=== Extracted records ===
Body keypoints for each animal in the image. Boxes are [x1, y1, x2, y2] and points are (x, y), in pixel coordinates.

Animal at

---

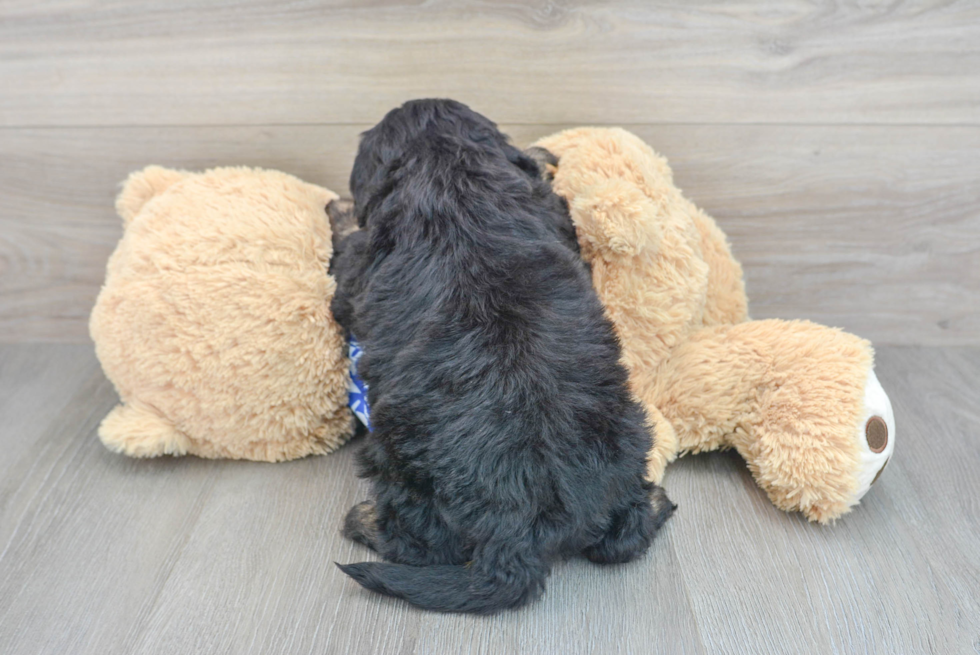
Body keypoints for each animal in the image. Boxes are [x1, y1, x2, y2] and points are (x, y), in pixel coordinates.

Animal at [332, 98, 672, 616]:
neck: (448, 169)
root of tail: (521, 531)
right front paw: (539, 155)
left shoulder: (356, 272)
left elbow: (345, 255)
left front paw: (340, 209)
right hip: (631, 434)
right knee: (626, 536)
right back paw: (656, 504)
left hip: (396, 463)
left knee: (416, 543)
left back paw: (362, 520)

...

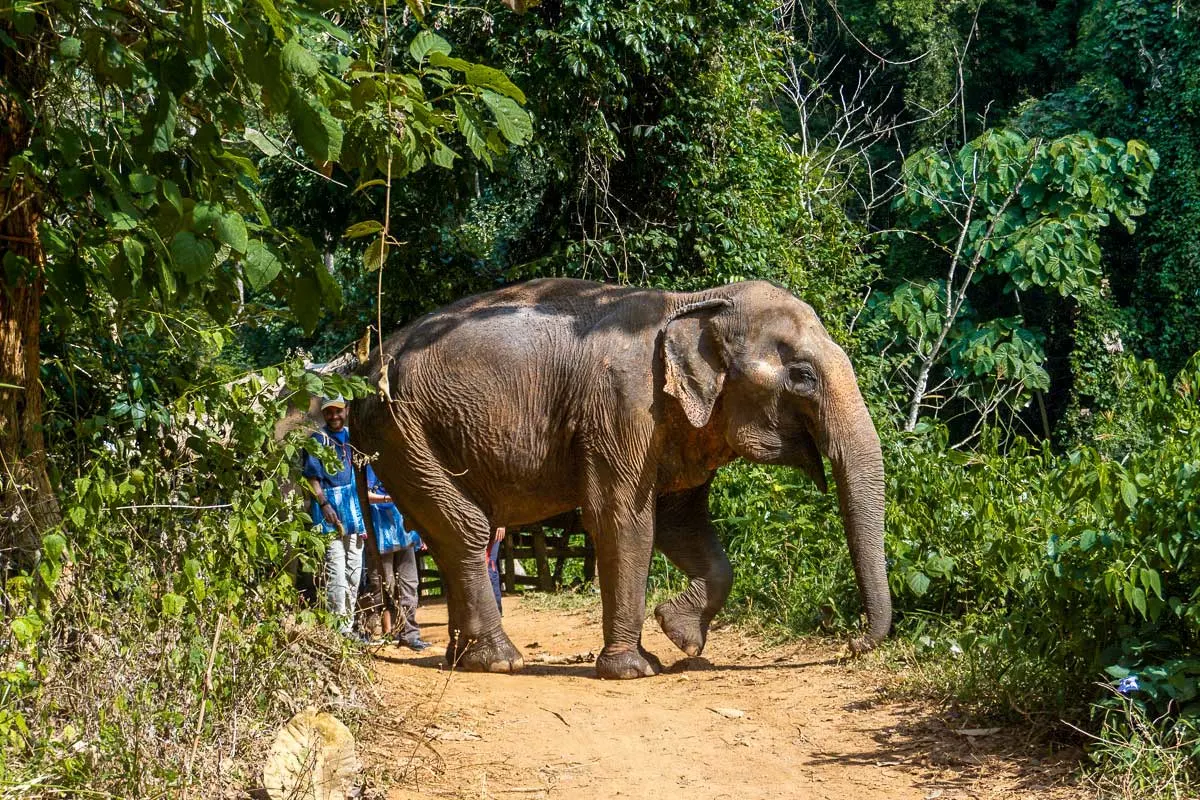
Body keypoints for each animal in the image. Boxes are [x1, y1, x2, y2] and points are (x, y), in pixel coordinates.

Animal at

=== Your objective ===
From the entries above, give again exactly the lines running from the line with "root of tail: (521, 531)" to the line with "left back paw: (362, 520)"; include both of those lines.

=== Finished exercise ===
root of tail: (521, 531)
right front paw: (539, 155)
left shoulder: (356, 272)
left elbow: (345, 255)
left front paw: (340, 209)
right hip: (631, 434)
right knee: (626, 536)
right back paw: (656, 504)
left hip: (396, 463)
left knee: (416, 543)
left back paw: (362, 520)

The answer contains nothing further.